Anyway . . . let’s take a quick look back at the end-of-season week 15 rankings (December 2) as another reminder of SEC domination this season. Within the Top 10 of the BCS rankings, Alabama ended the regular season as #2, Florida as #3, Georgia as #7, LSU as #8, Texas A&M as #9 and South Carolina as #10. In a conference of fourteen teams, six finished in the BCS Top 10. In the AP Top 25, things are little different but not much: Alabama is still at #2, Florida is #4, Georgia is #6, then LSU, Texas A&M and South Carolina are #9, #10 and #11. (The AP list includes the undefeated-but-on-probation Ohio State team, coached by Urban Meyer who led Florida to the national championship a few years ago.)
How did SEC teams fare in other bowl games?

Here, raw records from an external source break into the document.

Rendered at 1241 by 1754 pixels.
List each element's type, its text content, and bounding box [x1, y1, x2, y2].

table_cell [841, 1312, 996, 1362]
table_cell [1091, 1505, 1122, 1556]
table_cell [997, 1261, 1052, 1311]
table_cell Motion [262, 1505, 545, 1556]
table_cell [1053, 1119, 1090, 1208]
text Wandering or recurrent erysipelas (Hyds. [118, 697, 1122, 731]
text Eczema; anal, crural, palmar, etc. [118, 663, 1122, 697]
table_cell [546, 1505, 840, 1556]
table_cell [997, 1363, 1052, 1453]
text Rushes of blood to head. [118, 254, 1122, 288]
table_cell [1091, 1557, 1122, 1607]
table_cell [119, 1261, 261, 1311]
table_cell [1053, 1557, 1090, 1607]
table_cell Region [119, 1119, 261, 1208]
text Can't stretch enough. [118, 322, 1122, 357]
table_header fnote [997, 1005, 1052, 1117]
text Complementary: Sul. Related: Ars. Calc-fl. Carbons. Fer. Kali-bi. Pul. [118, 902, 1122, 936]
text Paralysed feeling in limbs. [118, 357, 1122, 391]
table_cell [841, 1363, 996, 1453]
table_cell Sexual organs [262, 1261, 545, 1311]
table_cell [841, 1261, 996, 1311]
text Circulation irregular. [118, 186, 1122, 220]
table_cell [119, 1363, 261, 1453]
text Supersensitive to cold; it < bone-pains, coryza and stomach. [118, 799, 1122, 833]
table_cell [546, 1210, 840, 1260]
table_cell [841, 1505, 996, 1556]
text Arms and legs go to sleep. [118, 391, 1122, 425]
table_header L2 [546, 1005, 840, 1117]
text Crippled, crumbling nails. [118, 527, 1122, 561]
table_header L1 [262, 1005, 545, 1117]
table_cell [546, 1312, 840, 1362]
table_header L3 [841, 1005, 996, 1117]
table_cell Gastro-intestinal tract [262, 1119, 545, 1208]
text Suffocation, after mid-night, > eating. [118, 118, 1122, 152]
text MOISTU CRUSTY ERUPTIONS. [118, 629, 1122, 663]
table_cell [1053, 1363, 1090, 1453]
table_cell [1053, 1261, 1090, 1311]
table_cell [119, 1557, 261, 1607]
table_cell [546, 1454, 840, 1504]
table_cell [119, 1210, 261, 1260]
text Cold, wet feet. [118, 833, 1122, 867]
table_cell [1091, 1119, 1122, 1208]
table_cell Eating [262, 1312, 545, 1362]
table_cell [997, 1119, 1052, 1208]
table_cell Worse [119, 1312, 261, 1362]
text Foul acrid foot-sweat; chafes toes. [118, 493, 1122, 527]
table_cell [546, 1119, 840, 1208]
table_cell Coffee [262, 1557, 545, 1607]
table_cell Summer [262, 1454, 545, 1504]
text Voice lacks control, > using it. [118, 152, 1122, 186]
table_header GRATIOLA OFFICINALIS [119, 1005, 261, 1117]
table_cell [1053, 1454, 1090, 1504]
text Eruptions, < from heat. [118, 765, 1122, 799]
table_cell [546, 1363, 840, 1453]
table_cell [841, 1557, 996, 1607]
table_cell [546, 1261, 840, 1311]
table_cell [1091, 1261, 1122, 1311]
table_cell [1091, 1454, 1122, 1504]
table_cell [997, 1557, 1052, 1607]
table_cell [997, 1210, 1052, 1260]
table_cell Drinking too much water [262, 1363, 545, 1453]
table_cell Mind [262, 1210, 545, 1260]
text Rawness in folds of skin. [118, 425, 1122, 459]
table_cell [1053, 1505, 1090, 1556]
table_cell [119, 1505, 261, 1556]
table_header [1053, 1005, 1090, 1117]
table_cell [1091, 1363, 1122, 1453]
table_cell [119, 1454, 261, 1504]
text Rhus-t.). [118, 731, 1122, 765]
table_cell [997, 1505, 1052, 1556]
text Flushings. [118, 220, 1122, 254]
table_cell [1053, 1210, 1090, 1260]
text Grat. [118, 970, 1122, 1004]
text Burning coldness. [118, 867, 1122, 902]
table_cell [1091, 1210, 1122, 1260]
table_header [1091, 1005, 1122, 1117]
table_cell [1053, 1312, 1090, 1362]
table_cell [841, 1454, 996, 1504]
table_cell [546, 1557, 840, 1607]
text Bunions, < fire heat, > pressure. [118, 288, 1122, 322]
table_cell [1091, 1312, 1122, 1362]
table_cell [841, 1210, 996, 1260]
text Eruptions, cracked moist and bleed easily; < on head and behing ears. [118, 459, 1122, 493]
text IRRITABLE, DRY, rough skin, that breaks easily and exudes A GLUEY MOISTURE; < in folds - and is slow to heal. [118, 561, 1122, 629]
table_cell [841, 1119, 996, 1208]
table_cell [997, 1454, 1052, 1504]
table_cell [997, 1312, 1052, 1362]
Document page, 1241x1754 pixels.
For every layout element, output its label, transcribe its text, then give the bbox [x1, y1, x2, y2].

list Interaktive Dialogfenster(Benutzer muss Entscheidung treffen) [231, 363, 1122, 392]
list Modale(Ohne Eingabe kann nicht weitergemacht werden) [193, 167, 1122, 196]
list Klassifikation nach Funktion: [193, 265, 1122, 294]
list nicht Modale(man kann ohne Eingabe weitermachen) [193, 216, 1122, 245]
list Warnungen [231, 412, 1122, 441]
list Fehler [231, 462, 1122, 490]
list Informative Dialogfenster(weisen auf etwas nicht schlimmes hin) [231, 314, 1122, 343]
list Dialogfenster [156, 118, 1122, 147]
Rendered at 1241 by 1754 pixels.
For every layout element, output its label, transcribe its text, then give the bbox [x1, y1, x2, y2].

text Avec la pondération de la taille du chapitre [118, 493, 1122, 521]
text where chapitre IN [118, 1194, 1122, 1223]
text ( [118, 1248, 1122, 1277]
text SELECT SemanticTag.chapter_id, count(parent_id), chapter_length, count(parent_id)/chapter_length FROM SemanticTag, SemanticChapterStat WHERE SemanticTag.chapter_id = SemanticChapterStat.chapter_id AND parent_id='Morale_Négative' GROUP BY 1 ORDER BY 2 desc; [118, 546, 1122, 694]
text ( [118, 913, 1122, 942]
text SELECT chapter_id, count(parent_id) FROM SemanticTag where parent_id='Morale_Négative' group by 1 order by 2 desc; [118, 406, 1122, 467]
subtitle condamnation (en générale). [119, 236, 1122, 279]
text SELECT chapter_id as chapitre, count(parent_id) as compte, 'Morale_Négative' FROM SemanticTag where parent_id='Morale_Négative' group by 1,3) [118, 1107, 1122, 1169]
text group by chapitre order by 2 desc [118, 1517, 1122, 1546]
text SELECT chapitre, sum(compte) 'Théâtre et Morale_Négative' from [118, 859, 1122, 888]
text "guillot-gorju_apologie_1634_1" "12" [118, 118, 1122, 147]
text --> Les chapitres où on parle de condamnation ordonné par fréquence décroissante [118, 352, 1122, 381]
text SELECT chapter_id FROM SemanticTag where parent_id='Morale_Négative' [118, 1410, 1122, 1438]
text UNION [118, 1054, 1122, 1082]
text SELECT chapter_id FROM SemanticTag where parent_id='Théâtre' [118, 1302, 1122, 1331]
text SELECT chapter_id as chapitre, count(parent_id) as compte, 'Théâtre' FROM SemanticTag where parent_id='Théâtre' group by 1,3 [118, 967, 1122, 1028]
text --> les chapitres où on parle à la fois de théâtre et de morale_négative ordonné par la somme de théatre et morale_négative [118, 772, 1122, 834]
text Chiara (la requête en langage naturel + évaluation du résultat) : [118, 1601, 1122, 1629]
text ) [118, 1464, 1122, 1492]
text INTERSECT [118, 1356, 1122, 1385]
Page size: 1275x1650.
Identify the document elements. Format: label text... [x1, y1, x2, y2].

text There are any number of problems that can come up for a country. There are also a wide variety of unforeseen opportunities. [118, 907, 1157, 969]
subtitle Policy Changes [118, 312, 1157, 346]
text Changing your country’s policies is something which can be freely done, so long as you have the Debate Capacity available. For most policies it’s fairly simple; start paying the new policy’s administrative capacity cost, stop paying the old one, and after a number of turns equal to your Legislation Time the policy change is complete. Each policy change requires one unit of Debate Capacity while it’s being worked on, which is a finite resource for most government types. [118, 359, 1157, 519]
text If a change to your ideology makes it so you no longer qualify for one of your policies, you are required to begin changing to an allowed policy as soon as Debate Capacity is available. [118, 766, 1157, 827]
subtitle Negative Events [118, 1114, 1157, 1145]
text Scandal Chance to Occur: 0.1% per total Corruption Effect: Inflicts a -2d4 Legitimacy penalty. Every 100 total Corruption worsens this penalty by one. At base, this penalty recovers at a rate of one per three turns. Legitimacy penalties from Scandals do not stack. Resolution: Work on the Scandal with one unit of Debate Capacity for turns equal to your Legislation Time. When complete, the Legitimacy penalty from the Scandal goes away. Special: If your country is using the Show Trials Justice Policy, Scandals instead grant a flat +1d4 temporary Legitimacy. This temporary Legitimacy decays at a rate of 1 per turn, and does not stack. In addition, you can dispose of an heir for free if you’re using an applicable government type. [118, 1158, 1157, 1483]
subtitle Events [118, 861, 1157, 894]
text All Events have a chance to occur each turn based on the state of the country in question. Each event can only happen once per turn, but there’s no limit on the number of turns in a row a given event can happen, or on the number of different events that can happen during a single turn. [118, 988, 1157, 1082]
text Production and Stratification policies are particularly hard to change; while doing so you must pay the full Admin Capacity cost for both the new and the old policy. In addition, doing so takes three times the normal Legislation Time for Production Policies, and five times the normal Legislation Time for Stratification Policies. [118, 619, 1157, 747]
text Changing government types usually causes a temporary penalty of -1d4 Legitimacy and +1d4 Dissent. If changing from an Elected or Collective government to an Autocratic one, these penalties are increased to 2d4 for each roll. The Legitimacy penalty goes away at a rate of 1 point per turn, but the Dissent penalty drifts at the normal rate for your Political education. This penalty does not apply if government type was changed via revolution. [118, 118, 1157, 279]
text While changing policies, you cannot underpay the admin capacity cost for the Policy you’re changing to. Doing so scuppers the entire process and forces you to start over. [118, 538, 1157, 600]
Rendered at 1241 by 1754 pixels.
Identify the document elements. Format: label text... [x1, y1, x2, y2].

Four wins and three losses. Vanderbilt stomped North Carolina State in the Music City Bowl. Georgia beat Nebraska on New Year’s Day in the Capitol One Bowl, but Louisville beat Florida in the Sugar Bowl on January 2nd. LSU got beat by one point in the final seconds by Clemson (another team from the Deep South) in the Chick-Fil-A Bowl, but Texas A&M beat the hell out of Oklahoma on January 4th in the Cotton Bowl. South Carolina beat Michigan in the Outback Bowl. Mississippi State, which went undefeated until their eighth game (against Alabama), got beat by Northwestern in the Gator Bowl. Ole Miss beat Pitt in the Compass Bowl on January 5th. Arkansas, Auburn, Kentucky, Tennessee, and Missouri did not go to bowl games. And of course, in case you have forgotten, Alabama won the national championship by beating the hell out of Notre Dame last night.
And we can’t forget the Heisman Trophy. Texas A&M’s quarterback Johnny Manziel became the first freshman ever to win the Heisman. Manziel’s win also makes the fourth Heisman in six years for the SEC.
However, there are going to be a lot of new faces around the SEC next year. Sadly, the SEC also sported some of the worst teams in college football this year. Head coaches were fired at Arkansas, Auburn, Kentucky, and Tennessee. Of the five SEC teams that didn’t go to bowl games, four of those schools will have new head coaches. That’s how serious we are about it down here. Almost immediately after firing Gene Chizik. Auburn had former their offensive coordinator Gus Malzahn, who coached Cam Newton and led the team to a national championship, on the job to replace him. The fired Kentucky head coach Joker Phillips is staying in the SEC, moving down to Gainesville to work as an assistant coach for the Florida Gators. Poor old Derek Dooley at Tennessee just couldn’t seem to reproduce his father’s great results at Georgia; he got fired before Thanksgiving and apparently he’s mostly playing around on Twitter these days. Arkansas didn’t really stand much of chance this year, with the Bobby Petrino mess and an interim head coach, but we’ll see where they go next year with Bret Bielema.
Now I have in front of me the long and arduous stretch of months from now until next football season. Living without college football from mid-January until late August is rough. But I’ll manage . . . don’t worry about me. I’ll pass the time praying for Gus Malzahn.